=== MATERIAL PROVIDED ===

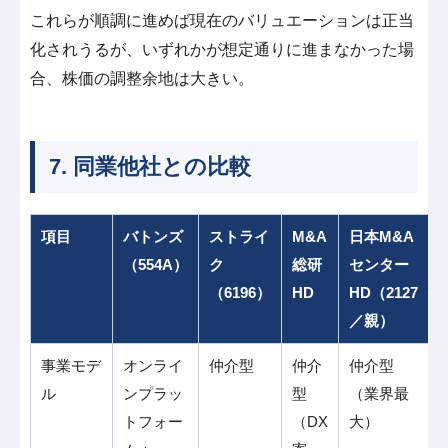
これらが順調に進めば現在のバリュエーションは正当
化されうるが、いずれかが想定通りに進まなかった場
合、株価の調整余地は大きい。
7. 同業他社との比較
項目
バトンズ
ストライ
M&A
日本M&A
（554A）
ク
総研
センター
（6196）
HD
HD（2127
／親）
事業モデ
オンライ
仲介型
仲介
仲介型
ル
ンプラッ
型
（業界最
トフォー
（DX
大）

===

THE PROBLEM>
Your copy of the material above should be exact and free of pictures.

OUTPUT BELOW>
これらが順調に進めば現在のバリュエーションは正当
化されうるが、いずれかが想定通りに進まなかった場
合、株価の調整余地は大きい。
7. 同業他社との比較
項目
バトンズ
ストライ
M&A
日本M&A
（554A）
ク
総研
センター
（6196）
HD
HD（2127
／親）
事業モデ
オンライ
仲介型
仲介
仲介型
ル
ンプラッ
型
（業界最
トフォー
（DX
大）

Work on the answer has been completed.